The second is how Bruno actually relies for the most part on animatronics and old school FX for the deadly electronic creatures, which was nice in the late 1990s when CGI was already greatly abused this side of Elizabeth Smart. Too bad the few CGI shots we get in this flick is the worst effects Hollywood money could be wasted on. It's not unfortunate I guess that Bruno hasn't directed a studio movie since then, but there are much worse shooters still employed. Right Rob Cohen?

Third.....actually, I was wrong about VIRUS in having any new ideas. A nice concept wasted is.....get ready for it.....Zombie Robots.

Zombie Robots!

To be fair, even this isn't original. The z-schlock MOONTRAP produced a decade earlier did this too, though technically those bodies retooled by evil machines as cyborgs are simply glorified jackets, so I guess VIRUS did this one first....maybe. Funny enough, the guy who wrote VIRUS also wrote another forgettable by-the-numbers flop involving stalking robots in RED PLANET.

There are many things I could complain and nitpick this movie over.

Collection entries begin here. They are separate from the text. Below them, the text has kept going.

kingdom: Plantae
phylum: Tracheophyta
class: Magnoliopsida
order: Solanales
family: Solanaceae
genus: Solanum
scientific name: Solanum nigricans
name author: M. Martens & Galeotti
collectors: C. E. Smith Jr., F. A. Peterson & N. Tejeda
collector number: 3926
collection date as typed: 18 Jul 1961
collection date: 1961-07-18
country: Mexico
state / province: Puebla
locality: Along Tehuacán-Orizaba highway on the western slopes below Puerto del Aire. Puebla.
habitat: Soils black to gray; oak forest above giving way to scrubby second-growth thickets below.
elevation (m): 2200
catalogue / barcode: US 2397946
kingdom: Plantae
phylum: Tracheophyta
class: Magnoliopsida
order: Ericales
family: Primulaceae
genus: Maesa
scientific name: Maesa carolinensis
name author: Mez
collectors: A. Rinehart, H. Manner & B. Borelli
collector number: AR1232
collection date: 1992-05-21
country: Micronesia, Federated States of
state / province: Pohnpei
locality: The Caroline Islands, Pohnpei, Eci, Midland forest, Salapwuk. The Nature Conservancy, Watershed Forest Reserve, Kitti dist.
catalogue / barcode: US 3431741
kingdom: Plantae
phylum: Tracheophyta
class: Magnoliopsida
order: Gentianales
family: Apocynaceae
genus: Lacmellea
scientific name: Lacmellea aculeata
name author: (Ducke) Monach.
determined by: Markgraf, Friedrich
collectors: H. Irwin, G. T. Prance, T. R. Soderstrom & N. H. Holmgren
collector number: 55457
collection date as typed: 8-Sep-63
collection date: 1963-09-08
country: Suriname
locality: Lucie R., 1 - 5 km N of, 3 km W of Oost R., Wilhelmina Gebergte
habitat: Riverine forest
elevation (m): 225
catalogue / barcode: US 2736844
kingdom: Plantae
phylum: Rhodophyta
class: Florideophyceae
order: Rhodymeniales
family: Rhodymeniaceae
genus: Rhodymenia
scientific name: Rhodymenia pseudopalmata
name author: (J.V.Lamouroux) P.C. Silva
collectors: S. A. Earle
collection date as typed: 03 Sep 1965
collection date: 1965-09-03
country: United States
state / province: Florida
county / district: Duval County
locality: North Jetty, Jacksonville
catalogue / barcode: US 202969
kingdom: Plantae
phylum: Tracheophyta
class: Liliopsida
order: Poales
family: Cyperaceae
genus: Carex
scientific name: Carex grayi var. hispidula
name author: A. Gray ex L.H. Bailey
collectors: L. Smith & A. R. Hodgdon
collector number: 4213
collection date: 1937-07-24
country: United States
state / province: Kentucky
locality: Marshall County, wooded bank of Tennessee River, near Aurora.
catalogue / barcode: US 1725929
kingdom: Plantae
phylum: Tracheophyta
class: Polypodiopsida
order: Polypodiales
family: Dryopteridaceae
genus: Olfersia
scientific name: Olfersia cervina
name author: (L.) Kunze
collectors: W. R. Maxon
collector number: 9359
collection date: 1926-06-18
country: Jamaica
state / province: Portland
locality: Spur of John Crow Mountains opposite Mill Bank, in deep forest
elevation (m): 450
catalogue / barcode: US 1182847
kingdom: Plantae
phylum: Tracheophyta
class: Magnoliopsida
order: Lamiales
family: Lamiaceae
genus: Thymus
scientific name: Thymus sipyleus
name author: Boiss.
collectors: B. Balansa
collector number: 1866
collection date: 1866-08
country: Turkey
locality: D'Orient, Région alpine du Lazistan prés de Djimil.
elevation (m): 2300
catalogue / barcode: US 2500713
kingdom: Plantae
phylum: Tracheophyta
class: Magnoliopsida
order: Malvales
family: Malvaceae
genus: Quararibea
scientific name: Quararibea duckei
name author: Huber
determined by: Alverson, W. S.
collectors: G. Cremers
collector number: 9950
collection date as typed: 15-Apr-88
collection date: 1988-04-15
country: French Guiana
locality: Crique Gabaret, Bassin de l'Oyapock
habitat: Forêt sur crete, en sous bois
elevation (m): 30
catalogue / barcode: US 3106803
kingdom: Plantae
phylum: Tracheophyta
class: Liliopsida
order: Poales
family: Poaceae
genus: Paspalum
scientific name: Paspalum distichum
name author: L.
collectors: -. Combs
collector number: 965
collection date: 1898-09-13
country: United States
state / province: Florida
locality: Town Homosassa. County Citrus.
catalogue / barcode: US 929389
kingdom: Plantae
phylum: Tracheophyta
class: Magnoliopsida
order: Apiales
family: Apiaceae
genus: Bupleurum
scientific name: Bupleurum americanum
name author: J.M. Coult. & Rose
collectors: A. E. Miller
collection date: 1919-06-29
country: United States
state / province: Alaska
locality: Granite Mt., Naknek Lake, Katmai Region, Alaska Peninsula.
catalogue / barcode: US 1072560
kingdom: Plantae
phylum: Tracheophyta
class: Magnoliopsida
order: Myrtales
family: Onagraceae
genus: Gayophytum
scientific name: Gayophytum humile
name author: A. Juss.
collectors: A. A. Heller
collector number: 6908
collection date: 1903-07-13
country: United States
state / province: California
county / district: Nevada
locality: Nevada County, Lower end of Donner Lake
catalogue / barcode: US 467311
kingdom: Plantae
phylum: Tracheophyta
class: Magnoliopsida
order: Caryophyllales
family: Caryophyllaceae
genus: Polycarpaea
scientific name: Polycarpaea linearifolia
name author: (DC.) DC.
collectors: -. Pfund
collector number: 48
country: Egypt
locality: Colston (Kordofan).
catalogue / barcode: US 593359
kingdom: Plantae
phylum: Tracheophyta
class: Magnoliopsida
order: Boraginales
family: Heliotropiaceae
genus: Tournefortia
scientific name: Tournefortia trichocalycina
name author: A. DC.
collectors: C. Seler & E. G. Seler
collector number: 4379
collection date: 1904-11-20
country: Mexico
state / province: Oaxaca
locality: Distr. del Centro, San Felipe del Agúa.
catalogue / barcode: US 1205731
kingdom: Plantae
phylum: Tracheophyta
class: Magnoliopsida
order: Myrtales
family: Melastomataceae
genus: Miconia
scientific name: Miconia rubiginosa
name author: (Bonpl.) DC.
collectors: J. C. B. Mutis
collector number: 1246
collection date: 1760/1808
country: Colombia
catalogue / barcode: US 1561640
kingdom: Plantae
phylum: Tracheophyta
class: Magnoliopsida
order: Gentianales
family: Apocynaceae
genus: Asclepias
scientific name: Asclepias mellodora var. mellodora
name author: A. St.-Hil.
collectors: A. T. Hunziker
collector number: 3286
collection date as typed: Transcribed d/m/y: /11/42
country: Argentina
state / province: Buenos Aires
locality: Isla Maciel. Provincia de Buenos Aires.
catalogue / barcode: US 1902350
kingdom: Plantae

If the virus itself is electronic in nature, why the hell does it need to type on a computer keyboard to design the robots? Couldn't it simply get inside that comp and do it without a keyboard? Better yet...what about the Internet? Maybe this film was produced before Wi-Fi, I'm not sure, but I sure know that cell phones were. Yeah Mr. Virus, you sure are incredibly backwards for an electronic life form. Retard.

Also, when the virus tortures Curtis for information, why not simply kill her? I mean, they already absorbed data from the other dead converted into zombie robots, so why bother asking her? Why didn't the writers give crazy Sutherland something to have fun to work with for the paycheck instead of looking like he would rather watch paint dry? Why is the lead male hero is William "Offered after Alec and Stephen declined" Baldwin? Why did VIRUS have to resort to the lamest hack horror trick of them all in ending with a jump scare? Name the last movie besides CARRIE that made that gimmick work.

Yet with 3 dollars, I could have donated it to help fund literacy programs or get food for starving children in Africa, but instead I bought VIRUS. Sorry hungry kids who can't read, but it was worth the money...but that's about it.